The last time I was here, it was just the twisted foundations of two unfathomable gaps with the air scarcely cleared of dust. I cannot begin to imagine how it would feel if Edinburgh Castle was blown up by a plane and thousands of people were massacred in Edinburgh’s capital district.
I was nervous that I would find the World Trade Center site brushed over; somehow erased. Instead, they have managed the impossible task of creating a tribute that informs, educates and includes too. Tara and I walk around in utter silence, drawing each other’s attention to bits of the story we didn’t know, or knickknacks left by parents and siblings gone forever. Two massive waterfalls form literal and metaphysical spaces where the towers once soared.
It is hard to gee yourself up after visiting a site of such loss and tragedy. But New York has managed it. The city picked itself up, dusted itself down and bashed on – the greatest show on earth refused to be subdued, nor cowed.
New York is a city where the main sights still scream to be seen. On our first night, we head straight to ogle at the forest of skyscrapers with King Kong atop the Empire State Building.
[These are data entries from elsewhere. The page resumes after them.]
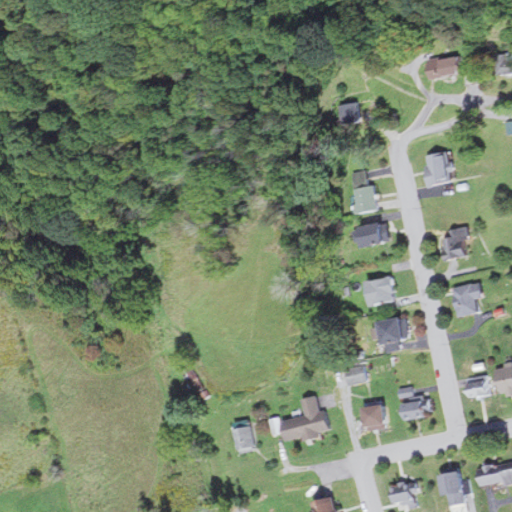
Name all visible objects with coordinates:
building: (506, 64)
building: (451, 68)
road: (452, 97)
road: (460, 117)
building: (443, 168)
building: (368, 192)
building: (375, 235)
building: (460, 243)
road: (423, 267)
building: (385, 290)
building: (472, 298)
building: (397, 333)
building: (360, 374)
building: (192, 376)
building: (507, 378)
building: (483, 387)
building: (410, 391)
building: (420, 409)
building: (381, 416)
road: (455, 421)
building: (312, 422)
building: (248, 436)
road: (436, 441)
road: (315, 464)
building: (499, 474)
road: (368, 484)
building: (460, 488)
building: (409, 495)
building: (328, 506)
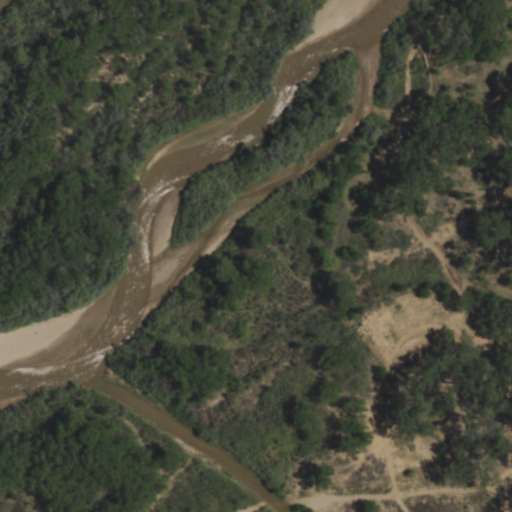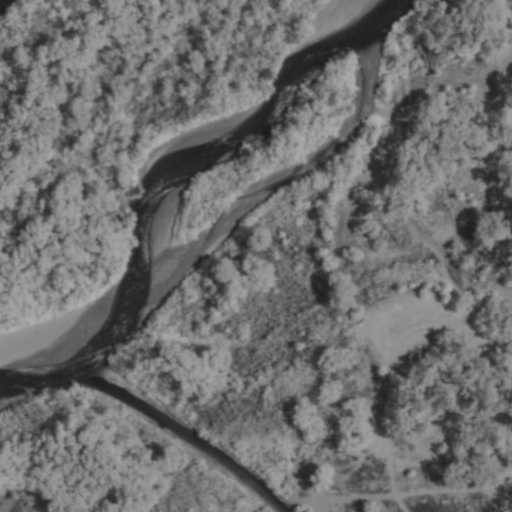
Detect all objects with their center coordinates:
road: (400, 132)
river: (169, 184)
road: (444, 277)
road: (479, 351)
We’ve got the handy CityPASS as an app so we also seamlessly ease out to the Statue of Liberty on a cruise, check out the Guggenheim, and walk the decks of the Intrepid aircraft carrier.
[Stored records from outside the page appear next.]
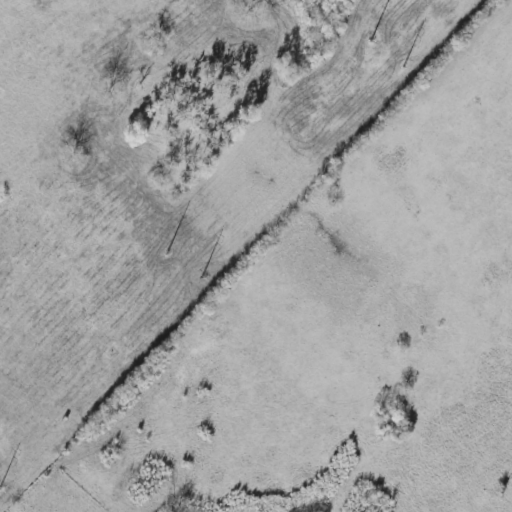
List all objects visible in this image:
power tower: (375, 40)
power tower: (172, 252)
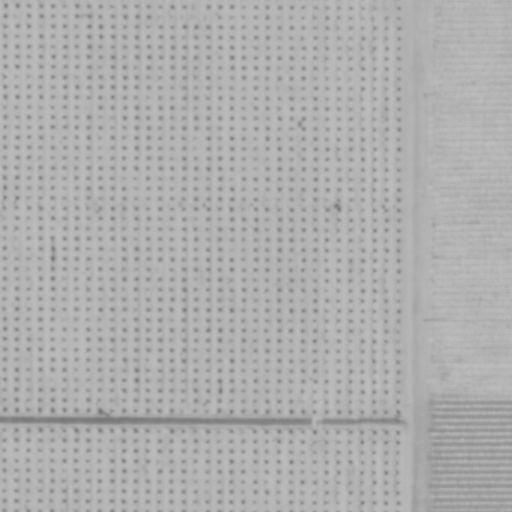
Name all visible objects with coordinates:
road: (405, 255)
road: (203, 426)
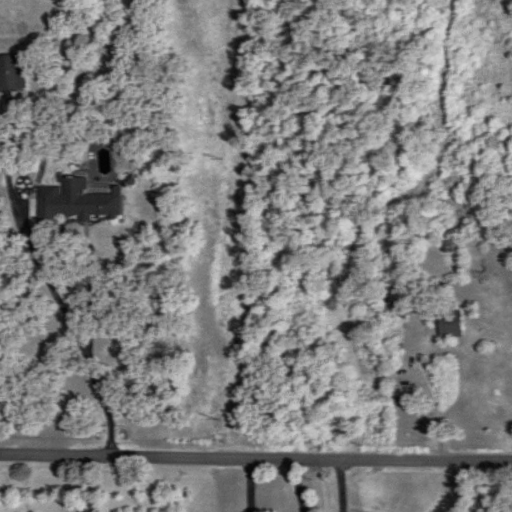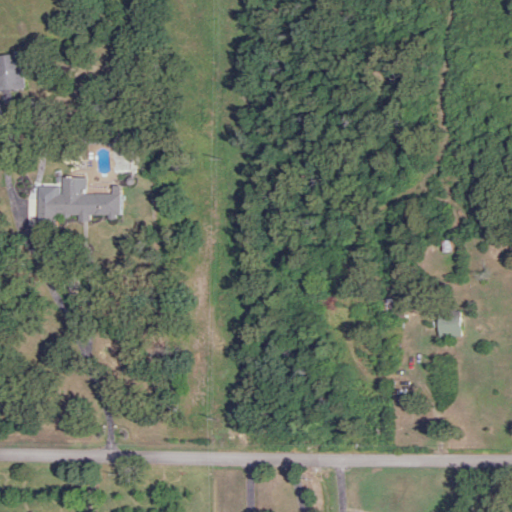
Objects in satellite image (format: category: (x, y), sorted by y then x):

I’ve split the trip. First the obvious; then the more esoteric. Broadway beckons for my keen dancer daughter. Through the Broadway Collection, we’ve snared good tickets for Moulin Rouge and thrill our way through a rollicking, life-affirming musical that has us singing the songs as we spill out back into the bright lights of Times Square.
When I first visited in 1992, this famous hub had lost its lustre, but now it beams brighter than ever.
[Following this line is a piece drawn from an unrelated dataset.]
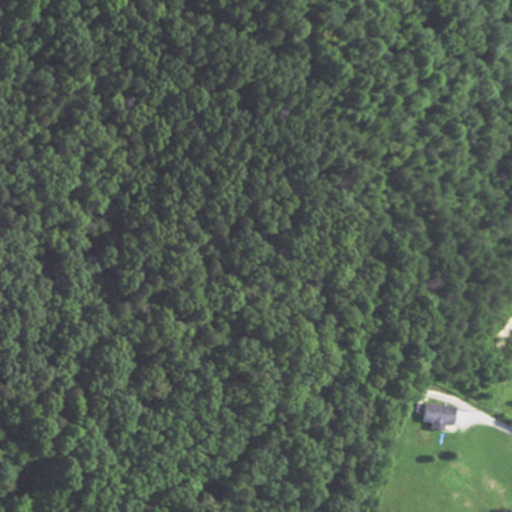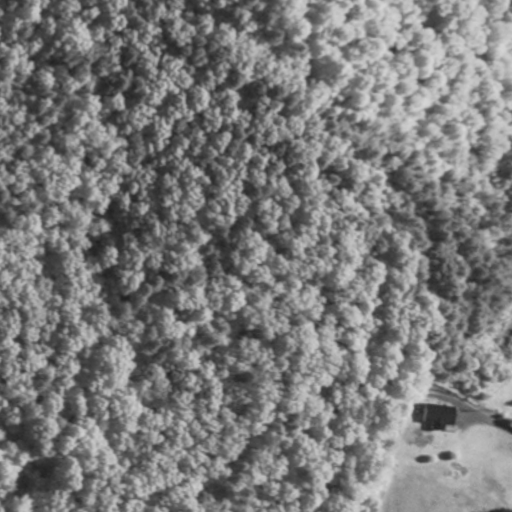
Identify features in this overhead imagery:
building: (433, 418)
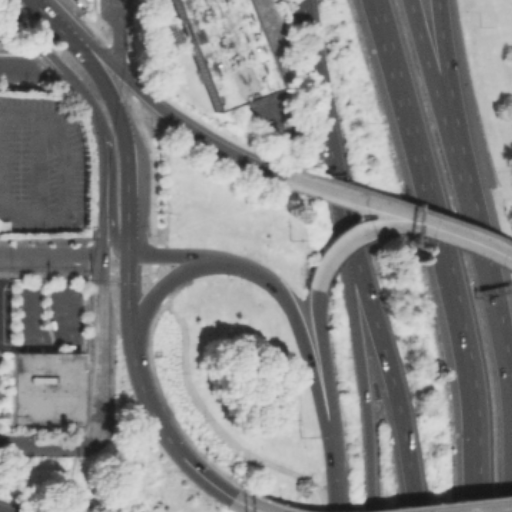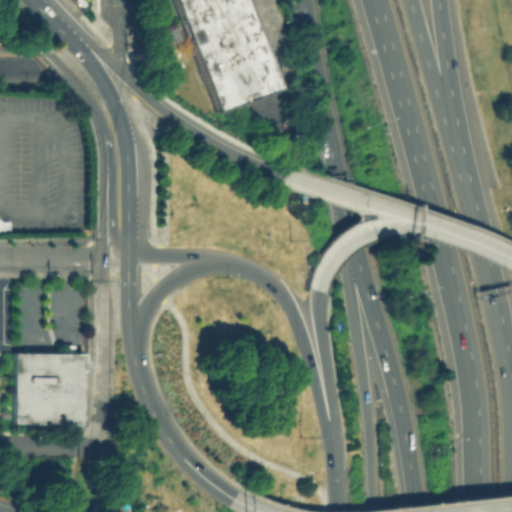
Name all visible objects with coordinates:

Our hotels beam bright too. I meet Tara halfway. I want a slice of comfort; she wants buzzy. The 612-room Moxy on Times Square is both. We have comfy beds and a delicious steak and seafood feast in their Legasea restaurant. There is NYC’s largest all-year hotel rooftop bar, dubbed their “urban amusement park”. We’re talking DJs, table football and Instagram locations aplenty for Tara.
We swap Roxys for the second half of our trip – the more esoteric. The 303-room Moxy Lower East Side is a buzzing newcomer that reflects the positivity of the up-and-coming surrounding district. We’ve great views of the Manhattan skyline (below) and a spacious bedroom you’d struggle to get Midtown in this price range.
There are DJ bars and, in Sake no Hana, one of the city’s finest modern Japanese restaurants, with plenty of cool cats playing all over. Both of us are happy.
There is an unmistakable buzz about the Lower East Side and its bleeding into the surrounding districts. We learn more through an ExperienceFirst walking tour. Alex is a superb guide who sweeps us through Little Italy, Chinatown, and Soho.
There are tales of mafia bosses not only taking out hits, but of their families haranguing tour guides for talking about them! There is time for a proper slice of pizza too and layers of history of how New York first emerged when it was named Manna-Hata by the indigenous people.
We’re not done with the tours yet. Dad always wants to learn more; Tara now has a taste for the Big Apple too. We push on to the Tenement Museum. It’s a style of living familiar to us Scots, with many of the tales of tight-knit families and communities coming together to deal with the privations of such cramped communal living all too familiar. Utterly fascinating for a Scot, as is much of a city that we helped forge.
There is never enough time in New York, a city that really does refuse to let you sleep. My heart is tugging back as we cross the Hudson and see the skyscrapers defiantly soar into the heavens one last time. Tara feels exactly the same.
We vow to come back, hopefully together, to a city that refuses ever to lie down to anyone.